Text excerpt:
------------------------------------------------------------

Thursday 10 May 2012

House

The end of an era is approaching.  Not the Mayan Long-Count calendar, but the final episodes of the TV show House. 

I started watching House in its second season.  The initial description of a cranky, drug-popping doctor treating mysterious ailments wasn’t one that appealed to me.  Particularly coming on the tail end of a glut of medical shows ranging from ER to Dr. Quinn.  I dismissed it as just one more doctor show.

My husband started watching it and I began catching the last twenty minutes of it when I came home from karate class.  House hooked me with one line in particular:

Foreman: So your motto is ram the treatment down the patient’s throat, unless it’s curing their paralysis and then we stop?

House: Yeah.  It used to be live and let live but I’m taking a needlepoint class and they gave us these really big pillowcases.

I’ve mentioned I am a sucker for good dialogue.

I’m really going to miss watching Hugh Laurie turn what should be a completely unsympathetic misanthropic character into something more.  House is mean, crass, hurtful and brutally honest, with the emphasis on brutality.  But Hugh Laurie managed to create a sublayer with quiet moments and subtle facial expressions.  Without saying a word, he convinced me that he cared about his patients and colleagues, cared so deeply that he was bleeding deep inside for each and every one of them.  The sarcasm and attacks were partly because he was absolutely convinced of his own rightness and willing to do anything to get the patient the treatment they needed.  And partly, they were a shield against others knowing about his vulnerability and using it to manipulate him.

------------------------------------------------------------

Listed entries:
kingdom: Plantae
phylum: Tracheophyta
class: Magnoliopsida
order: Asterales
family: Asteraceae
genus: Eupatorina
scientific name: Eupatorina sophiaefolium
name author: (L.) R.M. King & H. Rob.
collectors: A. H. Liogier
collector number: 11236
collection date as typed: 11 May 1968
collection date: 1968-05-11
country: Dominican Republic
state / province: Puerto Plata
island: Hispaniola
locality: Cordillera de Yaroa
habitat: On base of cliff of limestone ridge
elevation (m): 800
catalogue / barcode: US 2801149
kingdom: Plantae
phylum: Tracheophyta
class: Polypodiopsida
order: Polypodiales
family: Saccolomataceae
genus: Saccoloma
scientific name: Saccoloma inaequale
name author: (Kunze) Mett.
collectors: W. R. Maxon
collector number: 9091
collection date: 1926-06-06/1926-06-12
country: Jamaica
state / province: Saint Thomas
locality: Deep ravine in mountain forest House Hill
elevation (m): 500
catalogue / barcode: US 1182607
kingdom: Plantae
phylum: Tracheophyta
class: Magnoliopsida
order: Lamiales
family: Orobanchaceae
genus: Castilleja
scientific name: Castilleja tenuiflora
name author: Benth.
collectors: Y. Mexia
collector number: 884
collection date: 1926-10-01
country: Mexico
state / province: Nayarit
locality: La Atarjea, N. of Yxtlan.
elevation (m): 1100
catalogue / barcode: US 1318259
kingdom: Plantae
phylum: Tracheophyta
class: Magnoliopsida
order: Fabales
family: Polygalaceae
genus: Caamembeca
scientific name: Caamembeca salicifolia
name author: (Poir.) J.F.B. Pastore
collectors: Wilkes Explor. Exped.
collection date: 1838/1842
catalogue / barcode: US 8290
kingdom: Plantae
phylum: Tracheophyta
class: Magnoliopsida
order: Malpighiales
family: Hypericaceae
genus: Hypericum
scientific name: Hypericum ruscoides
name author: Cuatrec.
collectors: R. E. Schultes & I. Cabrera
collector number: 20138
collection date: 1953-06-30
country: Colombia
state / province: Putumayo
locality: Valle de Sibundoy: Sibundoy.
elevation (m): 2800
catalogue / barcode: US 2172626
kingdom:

------------------------------------------------------------

The problem:
Extend the blog post about the TV show House with a few more paragraphs, starting after its last sentence.

Response to the task:
Take the snippet of dialogue above.  Foreman is upset because they’ve removed a treatment which is helping their patient.  He’s lashing out at House.  House responds with sarcasm because he sees the answer as so obvious that it doesn’t need to be spoken.  The patient was on several treatments.  By withdrawing them and doing them one at a time, the team will figure out which condition the patient has and be able to treat it more effectively.  Later in the episode, there’s what I call the House-crisis moment.  This is when he’s no longer confident about his answers and diagnosis.  The sarcasm vanishes (although the meanness and attacks still sometimes happen).  His flippancy disappears as he gets more desperate to help the patient.

Within the show, House is often accused of only caring about solving the medical puzzle.  But if that were true, he wouldn’t show the desperation he often does.  No matter how passionately we want to solve an intellectual puzzle, we aren’t desperate to solve it.  Frustrated at lack of progress, certainly.  But not desperate.  It’s how the actor and writers show that House really does care.

My favourite episode of all time is The Lecture, an episode from the first season.  House is lecturing a bunch of medical students about thinking outside the box when it comes to diagnosis.  He tells them that despite what they’ve been told, right and wrong are real and not knowing which is which is no excuse for making the wrong decision.  When a student is hesitating over giving an answer and complains that it’s difficult to think with him shouting and standing over her, he snarls back: Do you think it will be any easier when you have a real patient really dying?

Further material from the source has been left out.